Work to complete:
Write down every entry once more, exactly as it reads.

Given data:
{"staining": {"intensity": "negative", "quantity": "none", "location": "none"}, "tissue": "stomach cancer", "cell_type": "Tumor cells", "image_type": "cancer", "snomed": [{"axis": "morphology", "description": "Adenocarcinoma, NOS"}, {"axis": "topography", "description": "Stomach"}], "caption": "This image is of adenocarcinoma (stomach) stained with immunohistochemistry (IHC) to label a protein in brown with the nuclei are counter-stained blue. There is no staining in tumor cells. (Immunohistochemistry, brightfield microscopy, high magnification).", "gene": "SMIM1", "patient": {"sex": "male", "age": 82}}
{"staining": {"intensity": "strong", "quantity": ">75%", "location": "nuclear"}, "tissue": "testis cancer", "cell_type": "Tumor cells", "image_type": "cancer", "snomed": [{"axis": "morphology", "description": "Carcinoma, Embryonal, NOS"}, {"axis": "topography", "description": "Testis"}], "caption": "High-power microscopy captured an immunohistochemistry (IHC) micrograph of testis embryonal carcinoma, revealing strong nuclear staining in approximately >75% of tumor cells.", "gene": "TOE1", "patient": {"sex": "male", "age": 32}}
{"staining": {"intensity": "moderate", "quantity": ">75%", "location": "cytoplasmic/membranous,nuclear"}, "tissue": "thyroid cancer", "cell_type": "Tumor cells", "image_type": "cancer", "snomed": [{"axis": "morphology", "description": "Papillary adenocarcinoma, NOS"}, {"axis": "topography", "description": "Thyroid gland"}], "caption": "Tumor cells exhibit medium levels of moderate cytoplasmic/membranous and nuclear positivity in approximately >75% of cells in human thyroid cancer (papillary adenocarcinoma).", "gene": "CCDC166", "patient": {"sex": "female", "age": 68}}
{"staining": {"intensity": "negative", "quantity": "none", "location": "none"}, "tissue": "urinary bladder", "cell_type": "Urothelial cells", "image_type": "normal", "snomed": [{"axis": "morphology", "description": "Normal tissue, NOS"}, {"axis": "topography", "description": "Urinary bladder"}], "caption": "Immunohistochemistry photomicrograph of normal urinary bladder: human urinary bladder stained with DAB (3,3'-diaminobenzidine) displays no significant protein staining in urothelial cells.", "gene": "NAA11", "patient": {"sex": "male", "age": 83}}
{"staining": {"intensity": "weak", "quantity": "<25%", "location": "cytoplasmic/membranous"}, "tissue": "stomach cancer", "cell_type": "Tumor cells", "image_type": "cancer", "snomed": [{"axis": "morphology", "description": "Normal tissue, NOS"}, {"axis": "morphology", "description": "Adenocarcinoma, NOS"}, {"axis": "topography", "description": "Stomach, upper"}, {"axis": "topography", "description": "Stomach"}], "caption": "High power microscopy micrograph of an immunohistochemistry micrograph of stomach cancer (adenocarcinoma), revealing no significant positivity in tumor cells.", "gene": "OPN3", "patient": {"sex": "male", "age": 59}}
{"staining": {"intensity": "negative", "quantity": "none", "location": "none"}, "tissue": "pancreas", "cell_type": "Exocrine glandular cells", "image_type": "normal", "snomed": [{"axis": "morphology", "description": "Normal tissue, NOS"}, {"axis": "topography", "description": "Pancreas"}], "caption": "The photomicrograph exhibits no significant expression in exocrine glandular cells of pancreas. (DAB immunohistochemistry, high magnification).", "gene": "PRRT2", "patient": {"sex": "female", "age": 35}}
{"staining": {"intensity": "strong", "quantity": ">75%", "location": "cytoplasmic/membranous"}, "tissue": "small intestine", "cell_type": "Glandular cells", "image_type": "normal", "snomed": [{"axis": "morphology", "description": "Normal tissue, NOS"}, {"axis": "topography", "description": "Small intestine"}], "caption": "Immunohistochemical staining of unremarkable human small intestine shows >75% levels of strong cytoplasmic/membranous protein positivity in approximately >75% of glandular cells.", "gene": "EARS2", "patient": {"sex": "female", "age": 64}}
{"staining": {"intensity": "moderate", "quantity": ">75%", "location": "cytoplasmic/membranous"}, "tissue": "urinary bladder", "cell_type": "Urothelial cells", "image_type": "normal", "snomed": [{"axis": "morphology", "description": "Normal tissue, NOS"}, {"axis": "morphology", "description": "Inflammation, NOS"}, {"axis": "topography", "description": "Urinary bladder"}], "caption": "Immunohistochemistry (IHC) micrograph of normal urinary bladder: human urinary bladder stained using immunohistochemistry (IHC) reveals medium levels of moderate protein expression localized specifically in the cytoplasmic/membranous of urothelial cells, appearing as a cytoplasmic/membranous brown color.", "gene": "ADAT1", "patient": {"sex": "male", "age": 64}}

Response for this exercise:
{"staining": {"intensity": "negative", "quantity": "none", "location": "none"}, "tissue": "stomach cancer", "cell_type": "Tumor cells", "image_type": "cancer", "snomed": [{"axis": "morphology", "description": "Adenocarcinoma, NOS"}, {"axis": "topography", "description": "Stomach"}], "caption": "This image is of adenocarcinoma (stomach) stained with immunohistochemistry (IHC) to label a protein in brown with the nuclei are counter-stained blue. There is no staining in tumor cells. (Immunohistochemistry, brightfield microscopy, high magnification).", "gene": "SMIM1", "patient": {"sex": "male", "age": 82}}
{"staining": {"intensity": "strong", "quantity": ">75%", "location": "nuclear"}, "tissue": "testis cancer", "cell_type": "Tumor cells", "image_type": "cancer", "snomed": [{"axis": "morphology", "description": "Carcinoma, Embryonal, NOS"}, {"axis": "topography", "description": "Testis"}], "caption": "High-power microscopy captured an immunohistochemistry (IHC) micrograph of testis embryonal carcinoma, revealing strong nuclear staining in approximately >75% of tumor cells.", "gene": "TOE1", "patient": {"sex": "male", "age": 32}}
{"staining": {"intensity": "moderate", "quantity": ">75%", "location": "cytoplasmic/membranous,nuclear"}, "tissue": "thyroid cancer", "cell_type": "Tumor cells", "image_type": "cancer", "snomed": [{"axis": "morphology", "description": "Papillary adenocarcinoma, NOS"}, {"axis": "topography", "description": "Thyroid gland"}], "caption": "Tumor cells exhibit medium levels of moderate cytoplasmic/membranous and nuclear positivity in approximately >75% of cells in human thyroid cancer (papillary adenocarcinoma).", "gene": "CCDC166", "patient": {"sex": "female", "age": 68}}
{"staining": {"intensity": "negative", "quantity": "none", "location": "none"}, "tissue": "urinary bladder", "cell_type": "Urothelial cells", "image_type": "normal", "snomed": [{"axis": "morphology", "description": "Normal tissue, NOS"}, {"axis": "topography", "description": "Urinary bladder"}], "caption": "Immunohistochemistry photomicrograph of normal urinary bladder: human urinary bladder stained with DAB (3,3'-diaminobenzidine) displays no significant protein staining in urothelial cells.", "gene": "NAA11", "patient": {"sex": "male", "age": 83}}
{"staining": {"intensity": "weak", "quantity": "<25%", "location": "cytoplasmic/membranous"}, "tissue": "stomach cancer", "cell_type": "Tumor cells", "image_type": "cancer", "snomed": [{"axis": "morphology", "description": "Normal tissue, NOS"}, {"axis": "morphology", "description": "Adenocarcinoma, NOS"}, {"axis": "topography", "description": "Stomach, upper"}, {"axis": "topography", "description": "Stomach"}], "caption": "High power microscopy micrograph of an immunohistochemistry micrograph of stomach cancer (adenocarcinoma), revealing no significant positivity in tumor cells.", "gene": "OPN3", "patient": {"sex": "male", "age": 59}}
{"staining": {"intensity": "negative", "quantity": "none", "location": "none"}, "tissue": "pancreas", "cell_type": "Exocrine glandular cells", "image_type": "normal", "snomed": [{"axis": "morphology", "description": "Normal tissue, NOS"}, {"axis": "topography", "description": "Pancreas"}], "caption": "The photomicrograph exhibits no significant expression in exocrine glandular cells of pancreas. (DAB immunohistochemistry, high magnification).", "gene": "PRRT2", "patient": {"sex": "female", "age": 35}}
{"staining": {"intensity": "strong", "quantity": ">75%", "location": "cytoplasmic/membranous"}, "tissue": "small intestine", "cell_type": "Glandular cells", "image_type": "normal", "snomed": [{"axis": "morphology", "description": "Normal tissue, NOS"}, {"axis": "topography", "description": "Small intestine"}], "caption": "Immunohistochemical staining of unremarkable human small intestine shows >75% levels of strong cytoplasmic/membranous protein positivity in approximately >75% of glandular cells.", "gene": "EARS2", "patient": {"sex": "female", "age": 64}}
{"staining": {"intensity": "moderate", "quantity": ">75%", "location": "cytoplasmic/membranous"}, "tissue": "urinary bladder", "cell_type": "Urothelial cells", "image_type": "normal", "snomed": [{"axis": "morphology", "description": "Normal tissue, NOS"}, {"axis": "morphology", "description": "Inflammation, NOS"}, {"axis": "topography", "description": "Urinary bladder"}], "caption": "Immunohistochemistry (IHC) micrograph of normal urinary bladder: human urinary bladder stained using immunohistochemistry (IHC) reveals medium levels of moderate protein expression localized specifically in the cytoplasmic/membranous of urothelial cells, appearing as a cytoplasmic/membranous brown color.", "gene": "ADAT1", "patient": {"sex": "male", "age": 64}}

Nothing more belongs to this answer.